Stem cell-based therapies are considered one of the most promising disciplines in biomedicine. Bladder cancer patients could benefit from therapies directed to promote healing after invasive surgeries or to lessen urinary incontinence, a common side effect of both cancer itself and the treatment. However, the local delivery of cells producing large amounts of paracrine factors may alter interactions within the microenvironment. For this reason, reconstructive cellular therapies for patients with a history of cancer carry a potential risk of tumor reactivation. We used an indirect co-culture model to characterize the interplay between adipose-derived stem cells and bladder cancer cells. Incubation with ASCs increased MCP-1 secretion by bladder cancer cells (from 2.1-fold to 8.1-fold, depending on the cell line). Cancer cell-derived factors altered ASC morphology. Cells with atypical shapes and significantly enlarged volumes appeared within the monolayer. Incubation in a conditioned medium (CM) containing soluble mediators secreted by 5637 and HB-CLS-1 bladder cancer cell lines decreased ASC numbers by 47.5% and 45.7%. A significant increase in adhesion to ECM components, accompanied by reduced motility and sheet migration, was also observed after incubation in CM from 5637 and HB-CLS-1 cells. No differences were observed when ASCs were co-cultured with HT-1376 cells. Our previous and present results indicate that soluble mediators secreted by ASCs and bladder cancer cells induce opposite effects influencing cells that represent the non-muscle-invasive urinary bladder.

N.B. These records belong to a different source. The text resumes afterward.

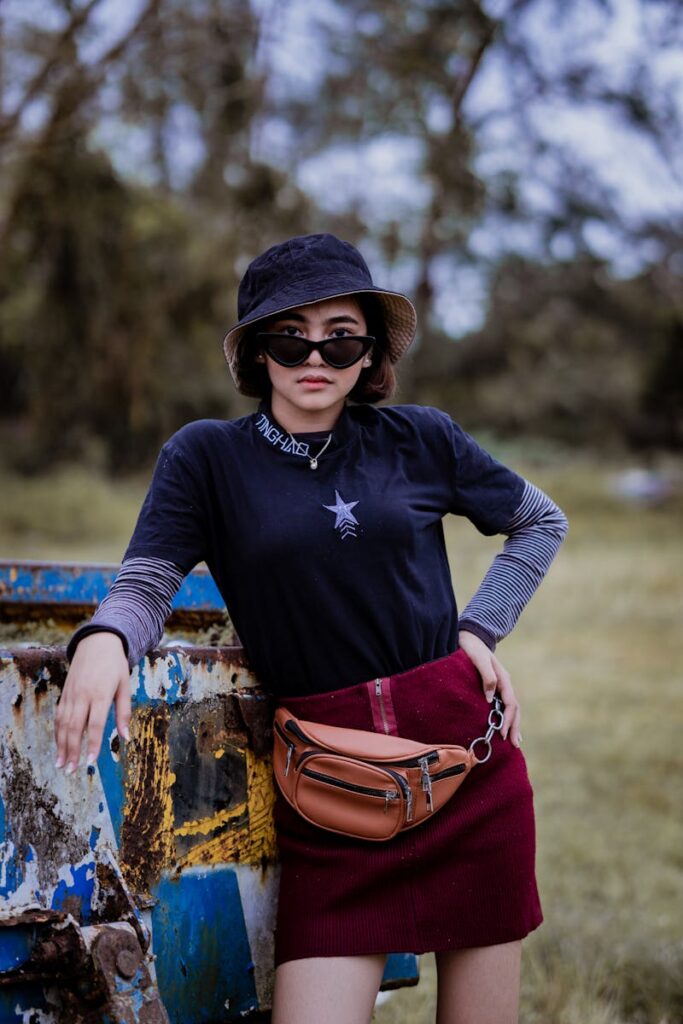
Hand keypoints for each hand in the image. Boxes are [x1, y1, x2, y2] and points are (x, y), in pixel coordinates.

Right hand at [54, 632, 130, 772]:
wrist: (97, 642)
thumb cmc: (115, 665)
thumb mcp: (125, 685)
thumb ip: (123, 711)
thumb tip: (126, 737)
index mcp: (100, 694)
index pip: (95, 724)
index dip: (92, 744)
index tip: (90, 762)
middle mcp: (83, 695)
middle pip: (75, 727)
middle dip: (72, 751)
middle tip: (71, 770)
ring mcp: (71, 694)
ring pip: (63, 724)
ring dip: (61, 745)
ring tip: (61, 764)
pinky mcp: (65, 693)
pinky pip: (59, 716)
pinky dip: (58, 732)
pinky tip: (59, 745)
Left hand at [458, 630, 521, 746]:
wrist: (469, 637)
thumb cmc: (472, 648)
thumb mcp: (478, 659)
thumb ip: (487, 677)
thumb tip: (490, 698)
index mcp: (503, 678)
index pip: (510, 703)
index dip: (508, 720)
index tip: (502, 734)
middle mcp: (504, 683)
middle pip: (514, 709)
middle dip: (514, 727)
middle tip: (514, 745)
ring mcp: (500, 685)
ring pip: (511, 708)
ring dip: (514, 725)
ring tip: (515, 741)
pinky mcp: (493, 687)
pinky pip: (504, 705)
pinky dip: (507, 718)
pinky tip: (506, 727)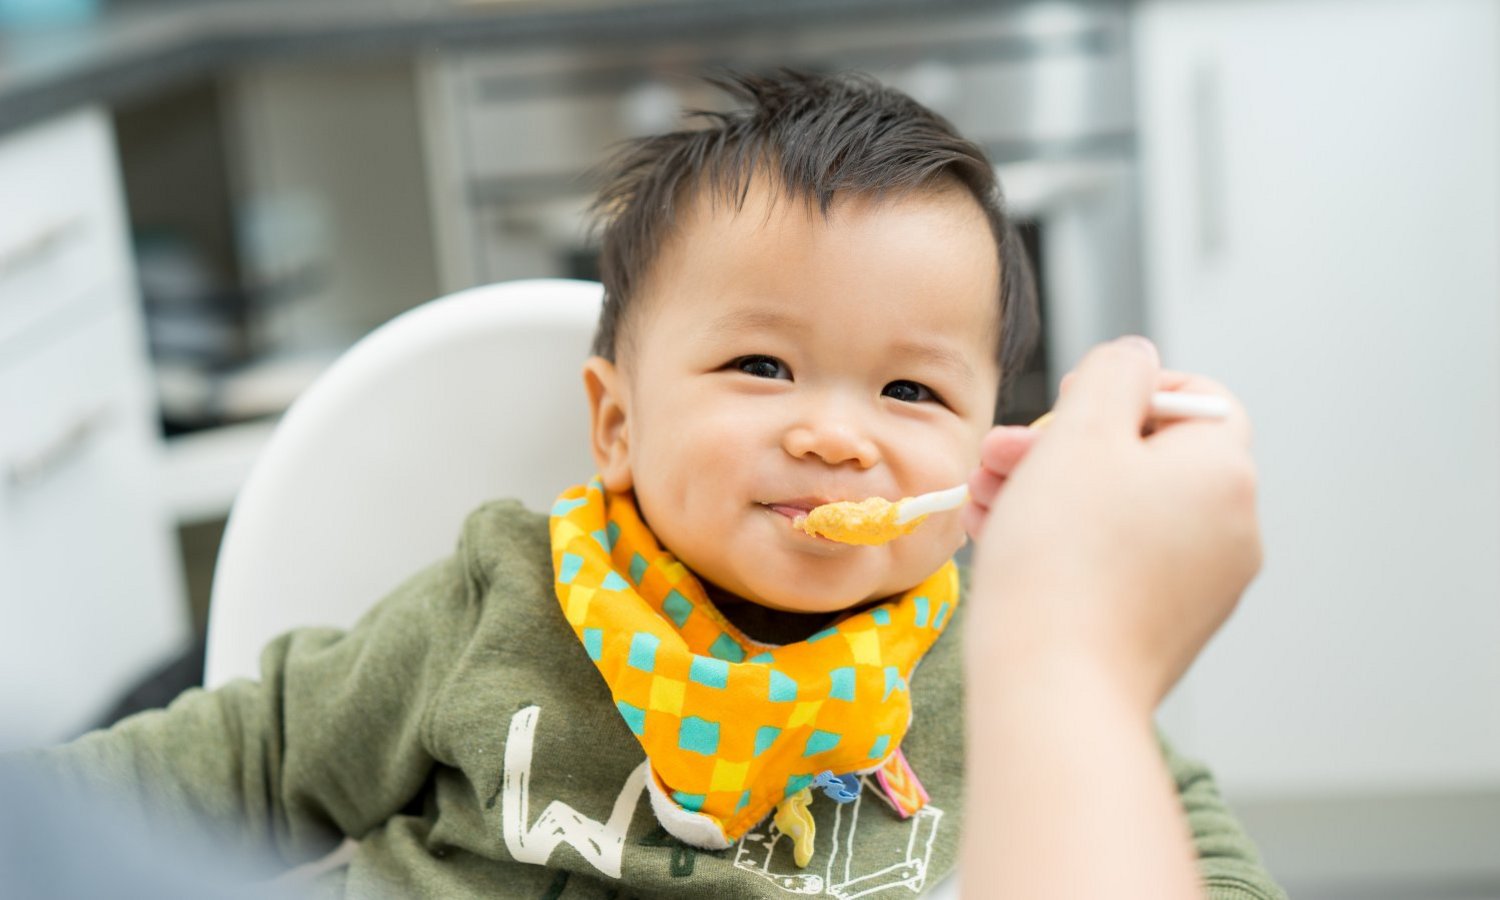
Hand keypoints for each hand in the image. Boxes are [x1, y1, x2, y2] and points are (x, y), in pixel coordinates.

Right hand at [964, 336, 1262, 712]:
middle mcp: (1232, 528)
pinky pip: (1118, 560)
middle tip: (998, 456)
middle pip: (1148, 456)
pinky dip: (1068, 542)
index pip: (1194, 398)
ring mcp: (1202, 586)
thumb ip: (1113, 373)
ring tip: (985, 499)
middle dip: (1064, 445)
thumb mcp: (1081, 433)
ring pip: (1124, 509)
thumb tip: (1135, 357)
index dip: (1126, 389)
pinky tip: (1003, 540)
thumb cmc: (1063, 559)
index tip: (1065, 405)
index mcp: (1225, 471)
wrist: (1053, 690)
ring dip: (1052, 491)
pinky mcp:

Keywords: adipose-derived stem cells; bladder cancer; cancer recurrence; cell-based therapies.

Figure 1

Growth characteristics of ASCs co-cultured with bladder cancer cells or in cancer cells CM. (A) Morphology of ASCs cultured in the presence of cancer cell-derived factors. Magnification x100. (B) ASC numbers decreased by 37% and 9.5% after co-culture with 5637 and HB-CLS-1 cells. Similarly, incubation in CM decreased the cell number by 47.5% and 45.7%. No significant differences were noted when ASCs were co-cultured with HT-1376 cells. (C) Conditioned medium from 5637 and HB-CLS-1 cells decreased ASC viability by 20.6% and 16.7%. No significant changes were observed after co-culture with bladder cancer cell lines. (D) Soluble mediators secreted by 5637 and HB-CLS-1 cells decreased the number of ASCs by 10.3% and 10.7% compared to the control. Co-culture with HT-1376 cells did not influence the proliferation of ASCs. (E) Culture in CM form 5637 and HB-CLS-1 cells reduced exosomal protein content by 8.1% and 17.7%. No differences were noted after culture in CM from HT-1376 cells. Red/orange stands for 5637 cells, gray for HB-CLS-1, and yellow for HT-1376 cells. All results are presented as a percentage of control. Bars represent standard deviation; * p > 0.05, ** p > 0.01, *** p > 0.001.

Figure 2

Adhesion and migration of ASCs cultured in CM from bladder cancer cells. (A) The migration of ASCs cultured in CM from 5637 and HB-CLS-1 cells decreased by 24.0% and 32.4%, respectively. No differences were observed for ASCs cultured in CM from HT-1376 cells. (B) Soluble mediators secreted by 5637 and HB-CLS-1 cells reduced sheet migration. After 24 h observation, 87.4% and 65.3% of the scratch wounds closed compared to 95.7% for cells cultured in a standard growth medium. No significant changes in growth kinetics were observed for ASCs cultured in CM from HT-1376 cells. (C) ASC adhesion significantly increased after culture in conditioned medium from bladder cancer cell lines. Depending on the ECM component, cell adhesion rose from 36.3% to 65.4% for ASCs cultured in CM from 5637 cells and from 56.1% to 83.0% for ASCs cultured in CM from HB-CLS-1 cells. (D) Culture with soluble mediators secreted by HT-1376 cells reduced ERK and AKT activation in ASCs by 37.4% and 18.8%, respectively. No differences were noted after culture in CM from 5637 cells. Although not statistically significant, decreased activation of P70 S6K was observed after culture in CM from all three bladder cancer cell lines. Red/orange stands for 5637 cells, gray for HB-CLS-1, and yellow for HT-1376 cells. All results are presented as a percentage of control. Bars represent standard deviation; * p > 0.05, ** p > 0.01, *** p > 0.001.